SUPPLIED DATA ->

"""

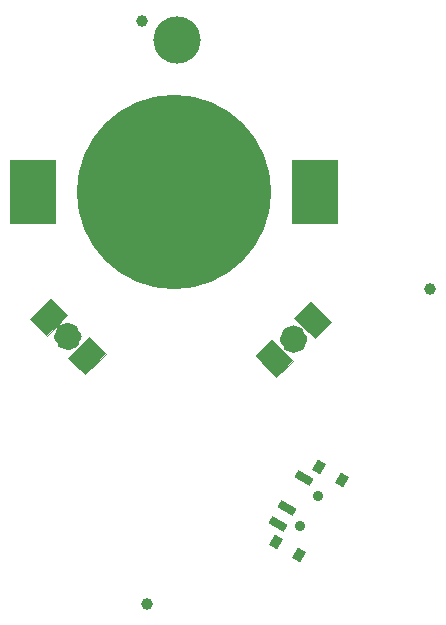
<source format=gbr>
%TF.GenerationSoftware,KiCad,Pcbnew,(6.0.7)*%
%TF.CreationDate,2022-12-12T17:27:47-06:00*%
%TF.ProjectId,LLK,4c4c4b2e-6b69-4636-9164-5f7063625858,rev?*%
%TF.SameCoordinates,Original*%
%TF.FileFunction,Soldermask,Bot*%
%TF.FilePolarity,Negative*%
%FSLAX46Y46*%
G04 Gerber Fmt 4.6, Leading zero omitted, Abs format (unit mm)*
G04 Created by KiCad (PCBNEW (6.0.7)) date 2022-12-12 17:27:47*
%MOMM*%
%LPD*%
G01*
G04 APERTURE LIST*
G04 Aperture macros list*
%AMRotRect*
0 Rectangle, with rotation*
0 The origin of the aperture is its center*
0 $1 length*
0 $2 width*
0 $3 Rotation angle, in degrees counterclockwise*
0 Add horizontal line*
21,1,$1,$2,0,0,$3*%
G04 Aperture macros list end*
%ADD10C,1.152496*%
%ADD11C,0.100000*%
%ADD12C,4.000000*%
%ADD13RotRect,1.955800X2.463800X135.000000*%
%ADD14RotRect,1.930400X2.438400X135.000000*%
%ADD15RotRect,1.955800X2.463800X45.000000*%
%ADD16RotRect,1.930400X2.438400X45.000000*%
%ADD17C,1.000000*%
%ADD18R,3.857800X5.472400*%
%ADD19R,3.908600X5.523200*%
%ADD20C,16.459512*%
%ADD21RotRect,1.000000X0.800000X240.000000*%
%ADD22C,0.900000*%
%ADD23RotRect,0.700000X1.500000X240.000000*%
G04 APERTURE END LIST*
%TO.C,D1*%
D10*
X142016248Y-104320000D02*
G75*
G03*
X142016248Y-104320000I-576248J0D01*
G01*
G36*
X141368158Y-102523949D02*
G01*
X139643949Y-104248158D01*
X138278950Y-102883159D01*
X140003159Y-101158950D01*
X141368158Y-102523949D01*
G37*
D11*
X141368158Y-102523949D02*
X139643949Y-104248158D01*
X138278950Y-102883159D01*
X140003159Y-101158950D01*
X141368158Y-102523949D01*
G36*
X144654932Y-105774801D02*
G01*
X142894801Y-107534932D01*
X141493882Y-106134012D01*
X143254012Y-104373882D01*
X144654932Y-105774801D01*
G37*
X144654932Y-105774801D02*
X142894801Y-107534932D01*
X141493882Y-106134012D01*
X143254012Y-104373882D01*
X144654932Y-105774801D01*
%TO.C,D2*%
D10*
X161133603Y-104549758D02*
G75*
G03*
X161133603Y-104549758I-576248J0D01*
G01*
G36*
X160503473Y-106363770D02*
G01*
X159102554Y-107764690D01*
X157342423Y-106004559D01*
X158743343Y-104603640D01*
X160503473Y-106363770D01*
G37*
D11*
X160503473Y-106363770D02*
X159102554Y-107764690D01*
X157342423Y-106004559D01*
X158743343Y-104603640D01*
X160503473Y-106363770D01*
G36*
X163718405Y-103112917D02*
G01*
X162353406Y-104477916D01*
X160629197Y-102753707D01*
X161994196Y-101388708D01*
X163718405Y-103112917D01*
G37*
X163718405Y-103112917D02*
X162353406Y-104477916D01*
X160629197Y-102753707D01*
X161994196Y-101388708D01*
X163718405Y-103112917D01*
%TD*%
D12*
%TO.C,REF\u002A\u002A*%
X150660000Y-79220000D03*
%TD*%
D13*
%TO.C,D1*%
X143056446Y-105936446D03*
D14*
X139823554Y-102703554D03*
%TD*%
D15*
%TO.C,D2*%
X158940909Y-106166204D03*
D16*
X162173801Y-102933312D03*
%TD*%
D17*
%TO.C,REF\u002A\u002A*%
X172110000Y-100300000D03*
%TD*%
%TO.C,REF\u002A\u002A*%
X147740000Y-77580000D03*
%TD*%
D18*
%TO.C,BT1*%
X138535000Y-92060000D03*
D19*
X162345000Y-92060000D03*
D20*
X150440000Y-92060000D03*
%TD*%
D21*
%TO.C,ON/OFF*%
X162739500Y-115379007D03*
D22*
X161125788Y-120394038D03*
D21*
X159089500Y-121700993D03*
D22*
X162625788Y-117795962D03*
D21*
X164653416Y-116484007D03*
X161003416Y-122805993D03*
D23*
X161476584Y-116266443D03*
X159976584Y-118864519D03*
X159226584Y-120163557D03*
%TD*%
D17*
%TO.C,REF\u002A\u002A*%
X148170000Y-126990000D03*
%TD*%
M02*

</source>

"""

PROBLEM DETAILS ->
What lines in the data hold the word "format"? Return them.

WRITTEN SOLUTION ->
<source format=gbr>
G04 Gerber Fmt 4.6, Leading zero omitted, Abs format (unit mm)*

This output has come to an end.